La troisième dimension est le soutien à l’emploi local. Le Pas-de-Calais va accélérer la reprise des chantiers en proposant une avance de 30 % sur les projets d’équipements sportifs, les projets de restauration du patrimoine et les projets liés à la lecture publique.  3 millions d’euros vont être également injectés au bénéfice de Pas-de-Calais Habitat afin de soutenir la rénovation thermique des logements.

La quatrième dimension de ce plan de reconstruction est le soutien aux collectivités, premier investisseur public en France. Le Département du Nord doit être sur les starting-blocks pour accompagner dès la formation des Conseils municipaux les projets des communes. Nous pouvons agir également davantage pour favoriser les modes doux de déplacement en milieu urbain, périurbain et rural alors que la crise montre un changement des comportements.

Enfin, la cinquième dimension est le renforcement de nos services publics de proximité.
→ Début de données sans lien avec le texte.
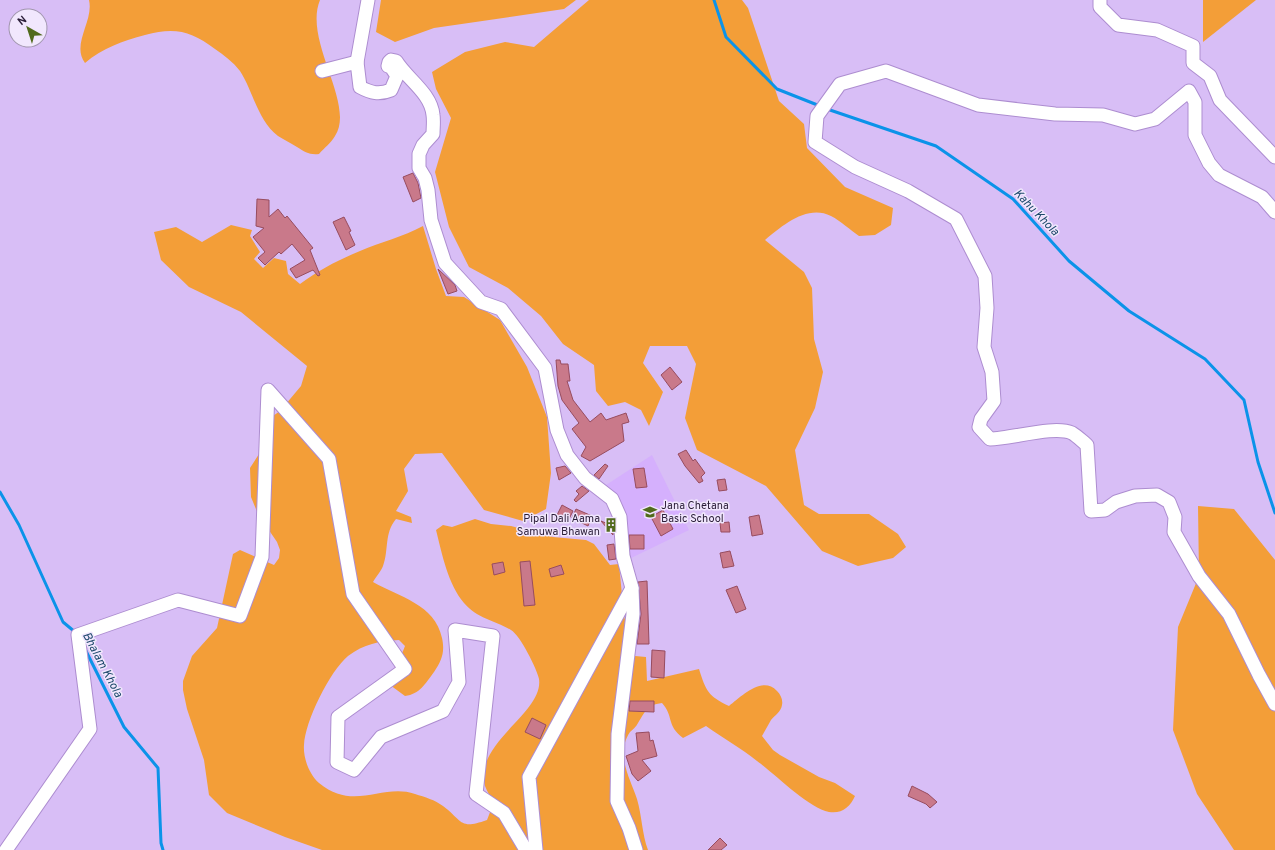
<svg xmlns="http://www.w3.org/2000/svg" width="1275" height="850" font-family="Overpass,sans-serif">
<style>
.built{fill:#d5b0fd}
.green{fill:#f39e38}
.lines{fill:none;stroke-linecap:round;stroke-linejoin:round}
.stream{stroke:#0b93e9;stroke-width:3}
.building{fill:#c9798a;stroke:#974c5f}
.street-casing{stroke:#ad8dd0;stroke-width:15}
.street{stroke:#fff;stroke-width:13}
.labels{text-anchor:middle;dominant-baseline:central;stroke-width:3;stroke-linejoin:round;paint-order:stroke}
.poi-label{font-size:11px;fill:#2a1d38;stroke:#f1e7fd;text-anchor:start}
.water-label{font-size:12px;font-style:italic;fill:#1c486b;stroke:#f1e7fd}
</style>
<rect width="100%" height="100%" fill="#d8bef6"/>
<!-- built -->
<path class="built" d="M 652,455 L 689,530 L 627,560 L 623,536 L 603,487 Z"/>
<!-- green -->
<g class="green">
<path d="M 89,0 L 320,0 C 303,41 356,104 335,136 C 331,143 324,148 319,154 C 309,155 305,152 297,147 C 291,143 284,140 278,136 C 258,121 253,91 240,71 C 233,62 224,55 215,49 C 191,31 175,27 145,35 C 123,41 102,48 85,63 C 71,44 94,21 89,0 Z"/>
<path d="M 381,0 L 576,0 L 564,9 L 434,28 L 395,42 L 376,32 Z"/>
<path d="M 589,0 L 742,0 L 748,8 L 779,101 L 804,124 L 807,148 L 845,187 L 893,208 L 891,225 L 875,235 L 859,236 C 850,230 841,221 831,216 C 807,204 782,226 765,240 L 804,272 L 812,288 L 814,339 L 823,372 L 815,408 L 795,450 L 804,505 L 819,514 L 869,514 L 898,534 L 906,547 L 893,558 L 858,566 L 822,551 L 766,486 L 697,450 L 685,418 L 696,364 L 687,346 L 650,346 L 643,363 L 663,392 L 649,426 L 641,410 L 625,402 L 608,406 L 596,391 L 594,365 L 563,344 L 541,316 L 508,288 L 469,267 L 449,227 L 435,172 L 451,118 L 436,89 L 432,72 L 465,52 L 505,42 L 534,47 Z"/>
<path d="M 1203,0 L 1256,0 L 1203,42 Z"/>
<path d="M 231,225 L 252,230 L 250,236 L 260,252 L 254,259 L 263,268 L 274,258 L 286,261 L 288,274 L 300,284 C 319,270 338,260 360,251 C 381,242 403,237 423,226 L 436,269 L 446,296 L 464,297 L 500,320 L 527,367 L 547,417 L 551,473 L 546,509 L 523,521 L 484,510 L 442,453 L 415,454 L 404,469 L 408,491 L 396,511 L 411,517 L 412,523 L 396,519 C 384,533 389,550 383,566 C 381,571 376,577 373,582 C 399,597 435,604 442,638 C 445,652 442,660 434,672 C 425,684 420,694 405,696 L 390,685 C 389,674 401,658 405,646 L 399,640 C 379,641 364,644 348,656 C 330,671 305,721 304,745 C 303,758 309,774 319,783 C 354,812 382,783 415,794 C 425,797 435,800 443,806 C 463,821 459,830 487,820 L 494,802 C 491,797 487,792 485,786 C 473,743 544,713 539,679 C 537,669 520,635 511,630 C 494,620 478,619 464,603 C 448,584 442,554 436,530 L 443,525 L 452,527 L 475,519 L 491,524 L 511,526 L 553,537 L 586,540 L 594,544 L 610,565 L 619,564 L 624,616 L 635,656 L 646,657 L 647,681 L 699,669 C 706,691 708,696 729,706 C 741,697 762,675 777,691 C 781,695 783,700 782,705 C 781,712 775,715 771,720 C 768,725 765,731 762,736 L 773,750 L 780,755 L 819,777 L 835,783 L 855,796 C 850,807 842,814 829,812 C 808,808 775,774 757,761 C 741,748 723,738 706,726 L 683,738 C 666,725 674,716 662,703 C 646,705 646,711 638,723 C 636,727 633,729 630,732 C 615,754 630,778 637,799 C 642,816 642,834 648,850 L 322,850 L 285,837 L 227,813 L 209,795 L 204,760 L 187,709 L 183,690 L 183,681 L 192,656 L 217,628 L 233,554 L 240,550 L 274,565 L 279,558 L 280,550 L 277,542 L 258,514 L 251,497 L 250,468 L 259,454 L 273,416 L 280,411 L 301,386 L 307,366 L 241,312 L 189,287 L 161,260 L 154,232 L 176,227 L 202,242 Z"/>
<path d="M 1198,506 L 1234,509 L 1275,560 L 1275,850 L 1234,850 L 1197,794 L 1173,730 L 1178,627 L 1199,576 Z"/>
</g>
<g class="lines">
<!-- stream -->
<g class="stream">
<path d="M 714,0 L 726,37 L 777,89 L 820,106"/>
<path d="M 827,109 L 936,146 L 1013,199 L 1069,261 L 1129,311 L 1205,359 L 1244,400 L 1258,462 L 1275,513"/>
<path d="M 0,492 L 19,525 L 63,622 L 75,632"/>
<path d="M 85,649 L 124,727 L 158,768 L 161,843 L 163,850"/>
</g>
</g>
<!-- building -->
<g class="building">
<path d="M 413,173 L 418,183 L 421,198 L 413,202 L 403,177 Z"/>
<path d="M 257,199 L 269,200 L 269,217 L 278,209 L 285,218 L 287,216 L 313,248 L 310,250 L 320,275 L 318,276 L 313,270 L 296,278 L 290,269 L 305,260 L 292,244 L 281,254 L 279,252 L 265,265 L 258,258 L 265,252 L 253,237 L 264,228 L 256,226 Z"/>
<path d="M 344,217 L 351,231 L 349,232 L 355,245 L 346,250 L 333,222 Z"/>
<path d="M 438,269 L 455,285 L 457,291 L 448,294 Z"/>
<path d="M 556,360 L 560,360 L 561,364 L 568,364 L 570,381 L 567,381 L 573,400 L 590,422 L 601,413 L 606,420 L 626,413 L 629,422 L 622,424 L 624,441 L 590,461 L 581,456 L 586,447 L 572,429 L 579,423 L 562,400 L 558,386 Z"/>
<path d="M 670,367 L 682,382 L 672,390 L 661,375 Z"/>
<path d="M 686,450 L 693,461 L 695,459 L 705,473 L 701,477 L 703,481 L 699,483 L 685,466 L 678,454 Z"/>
<path d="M 605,464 L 608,466 L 599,479 L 594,475 Z"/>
<path d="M 565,466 L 571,473 L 559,480 L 556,468 Z"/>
<path d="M 644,468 L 647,487 L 636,488 L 633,469 Z"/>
<path d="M 725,479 L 727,490 L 719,491 L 717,480 Z"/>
<path d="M 582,486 L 589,491 L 576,502 L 574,500 L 579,494 L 576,491 Z"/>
<path d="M 562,505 L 573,511 L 568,521 L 557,515 Z"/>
<path d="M 576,509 L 592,516 L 588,526 L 572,518 Z"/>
<path d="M 663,510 L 673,529 L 661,536 L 651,517 Z"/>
<path d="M 759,515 L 763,534 L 752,536 L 749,517 Z"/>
<path d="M 601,521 L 613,526 L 613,535 Z"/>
<path d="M 729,522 L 730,532 L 721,532 L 720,523 Z"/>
<path d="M 629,535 L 644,535 L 644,549 L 630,549 Z"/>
<path d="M 614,544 L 616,559 L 609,560 L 607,545 Z"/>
<path d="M 730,551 L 734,566 L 723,568 L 720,553 Z"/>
<path d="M 530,561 L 535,605 L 524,606 L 520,562 Z"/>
<path d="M 503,562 L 505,572 L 494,575 L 492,564 Z"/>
<path d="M 561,565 L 564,574 L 551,577 L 549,569 Z"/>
<path d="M 647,581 L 649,644 L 637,644 L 641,614 L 638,582 Z"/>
<path d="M 737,586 L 746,609 L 736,613 L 726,590 Z"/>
<path d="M 652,650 L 665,651 L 664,678 L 651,677 Z"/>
<path d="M 630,701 L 654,701 L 654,712 L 629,711 Z"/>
<path d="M 532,718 L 546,725 L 540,739 L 525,732 Z"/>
<path d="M 649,732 L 650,741 L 653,740 L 657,756 L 642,760 L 651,771 L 638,781 L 632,774 L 626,756 L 638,751 L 636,733 Z"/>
<path d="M 912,786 L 928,794 L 937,802 L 930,808 L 926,804 L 908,796 Z"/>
<path d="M 720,838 L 727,845 L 721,850 L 708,850 Z"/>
</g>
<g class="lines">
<defs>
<g id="street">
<path d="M 1100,0 L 1100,7 L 1118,25 L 1157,30 L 1193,46 L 1193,63 L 1210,76 L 1220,100 L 1275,157"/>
<path d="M 357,62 L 368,0"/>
<path d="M 322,71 L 357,62 L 360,87 C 371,93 379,95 391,90 L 397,76 L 391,67 L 388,66 L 389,62 L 391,60 L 396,61 C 407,79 431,93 433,115 C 434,121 433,128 433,134 L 423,145 L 419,154 L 419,168 L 425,178 L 428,190 L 431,220 L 445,263 L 481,302 L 501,309 L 545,368 L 557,430 L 567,455 L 585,478 L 612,499 L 620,517 L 623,556 L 632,588 L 529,777 L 536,850"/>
<path d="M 1275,212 L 1262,197 L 1219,175 L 1209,163 L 1195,135 L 1195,102 L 1189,91 L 1155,119 L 1135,124 L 1103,115 L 1055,114 L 978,105 L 886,71 L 840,84 L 817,116 L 815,142 L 855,167 L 908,191 L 956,219 L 985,276 L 987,308 L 984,347 L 992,372 L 994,401 L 981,419 L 979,427 L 990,439 C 1011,439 1054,425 1072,433 C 1077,436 1082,441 1087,445 L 1091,511 L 1105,510 L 1116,502 L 1135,496 L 1157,495 L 1169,502 L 1175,517 L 1174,532 L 1199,576 L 1229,614 L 1259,675 L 1275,704"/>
<path d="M 632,588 L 633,614 L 618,734 L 617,801 L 629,828 L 636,850"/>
<path d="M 6,850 L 90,729 L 78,635 L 178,600 L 240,616 L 262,557 L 268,390 L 329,459 L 353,594 L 405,669 L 338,717 L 337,762 L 354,770 L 381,737 L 443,711 L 459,682 L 455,630 L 493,636 L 476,794 L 504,813 L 526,850"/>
</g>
</defs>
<!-- street casing -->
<use href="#street" class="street-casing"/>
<!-- street -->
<use href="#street" class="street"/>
</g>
<!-- icons -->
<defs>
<symbol id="school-bare" viewBox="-9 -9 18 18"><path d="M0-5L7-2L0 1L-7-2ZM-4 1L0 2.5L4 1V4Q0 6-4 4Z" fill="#516a1c" stroke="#f1e7fd" stroke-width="2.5" paint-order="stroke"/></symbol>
<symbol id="building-bare" viewBox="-9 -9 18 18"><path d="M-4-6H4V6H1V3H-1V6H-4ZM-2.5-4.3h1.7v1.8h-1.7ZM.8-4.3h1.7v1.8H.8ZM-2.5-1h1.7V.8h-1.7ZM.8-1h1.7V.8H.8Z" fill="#516a1c" stroke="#f1e7fd" stroke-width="2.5" paint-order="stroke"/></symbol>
</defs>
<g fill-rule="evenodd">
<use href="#school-bare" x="640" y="502" width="20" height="20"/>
<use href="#building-bare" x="601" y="515" width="20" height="20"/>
</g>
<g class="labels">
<!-- poi labels -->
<g class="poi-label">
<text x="661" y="506">Jana Chetana<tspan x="661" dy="13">Basic School</tspan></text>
<text x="600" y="519" text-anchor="end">Pipal Dali Aama<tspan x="600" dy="13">Samuwa Bhawan</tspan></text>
</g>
<!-- water labels -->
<g class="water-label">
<text transform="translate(1036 213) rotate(46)">Kahu Khola</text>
<text transform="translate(102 665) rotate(62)">Bhalam Khola</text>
</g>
</g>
<!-- north arrow -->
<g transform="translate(28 28) rotate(321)"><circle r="19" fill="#f1e7fd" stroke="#a196ae"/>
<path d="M0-3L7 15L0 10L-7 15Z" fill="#516a1c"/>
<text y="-6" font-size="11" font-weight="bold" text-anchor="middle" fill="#2a1d38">N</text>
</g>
</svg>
Comme l’a dénoncé le Défenseur des droits à l’occasion de son rapport annuel d’activité publié en juin 2020, « les inégalités sociales et territoriales, les reculs des services publics déjà à l’œuvre ont été exacerbés » avec le confinement.Nous souhaitons que les effectifs statutaires soient consolidés au sein des services départementaux. En outre, le recours aux nouvelles technologies doit être considéré comme un outil supplémentaire au service des usagers ; pas comme un instrument de réduction des coûts de personnels.